Confession time: I am not a Level 5 leader. But I come to work at LabDoor every day focusing on the skills and will necessary to earn that title.

In my early days at LabDoor, and at Avomeen before it, I was a ‘sprint and follow’ leader. My key metrics were hours worked and tasks completed. I reviewed every report and sat in every meeting. It was truly painful for me to watch a project get delegated and then completed less-than-perfectly. At Avomeen, if the output on a Scanning Electron Microscope reading looked a little blurry, I’d jump into the seat and spend thirty minutes developing a better image myself. During LabDoor’s time at Rock Health, it was a matter of pride for me to be the last person out the door each night, not just from our company, but amongst the entire accelerator class.

After about 30 straight months of this between the two startups, things started fraying at the seams. I found myself constantly exhausted, permanent bags under my eyes and increasingly losing my battle with the snooze button each morning. My team, which had loyally sprinted with me every step of the way, began to show signs of slowing down as well. We were a powerful force at the edge of our limits. I was building a lean startup in all the wrong ways.

LabDoor has since done a ton of things right. Starting at the top, I’ve trained myself to recognize and highlight my own shortcomings, especially to my own team. It’s given me the courage to ‘quit’ on projects and tasks that weren’t positively impacting our company. My two co-founders owned their departments, and led without being told to lead.

We had fewer team meetings. The press stopped hearing from us. Our perpetual ‘seed round’ quietly closed. And through it all, we had the most productive four months of our company’s existence.

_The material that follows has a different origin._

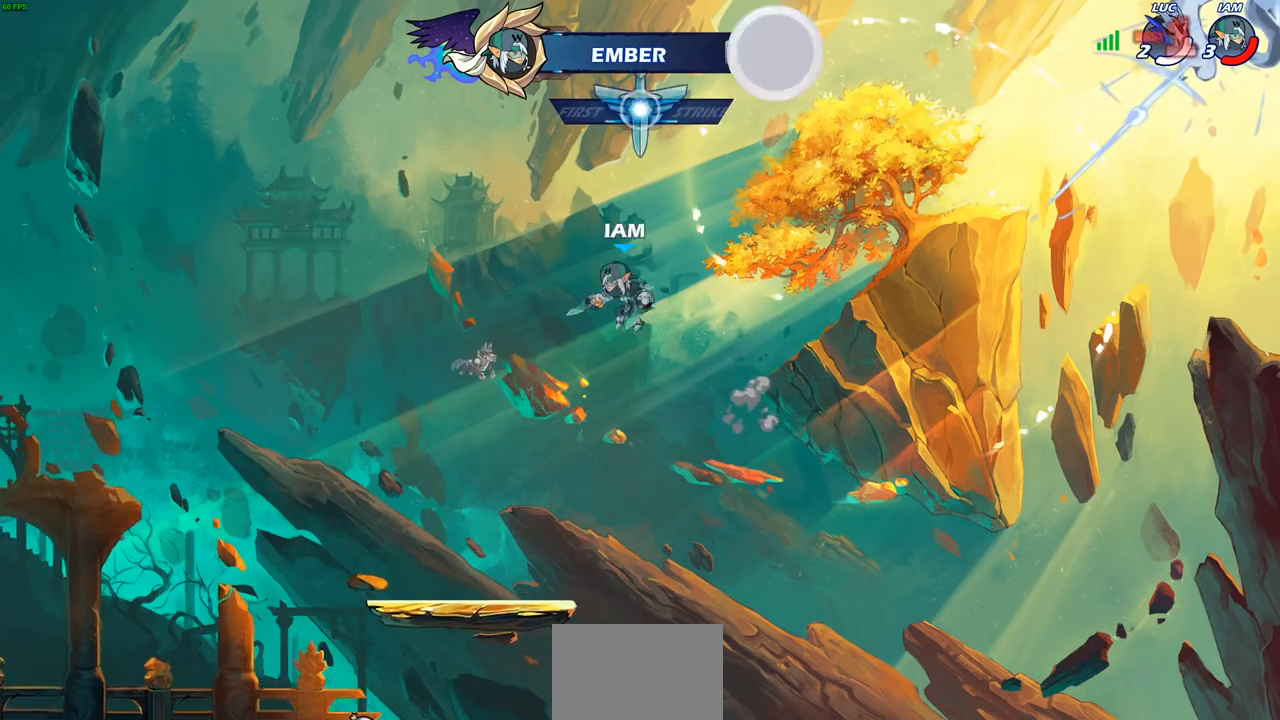
{"buttons": [], "left_stick": "center", "right_stick": "center", "events": [[50, "L2", "up"], [67, "left_stick", "center"]]}
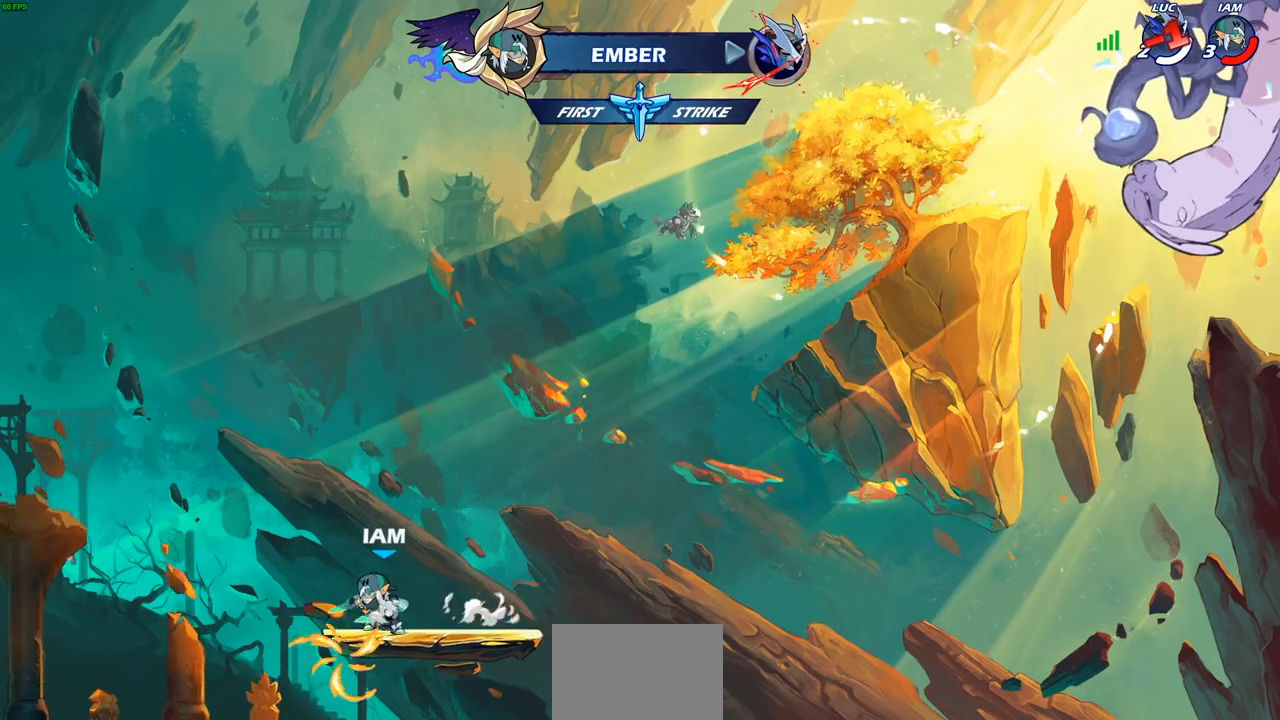
{"buttons": ["L1"], "left_stick": "center", "right_stick": "center", "events": [[350, "L1", "down"]]}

Now, we’re lining up a series of huge milestones ready to launch in rapid fire over the next few months. We’re all working towards the same key metric — the amount of actionable scientific data delivered to our users.

I’m not delegating more or working harder. The real lesson is much, much simpler. I simply acknowledged my numerous weaknesses, eliminated them from my ‘job description’, and focused my one true strength — intense, unbridled passion — towards the stuff that was left. I’m still not a Level 5 leader, but I’m getting closer.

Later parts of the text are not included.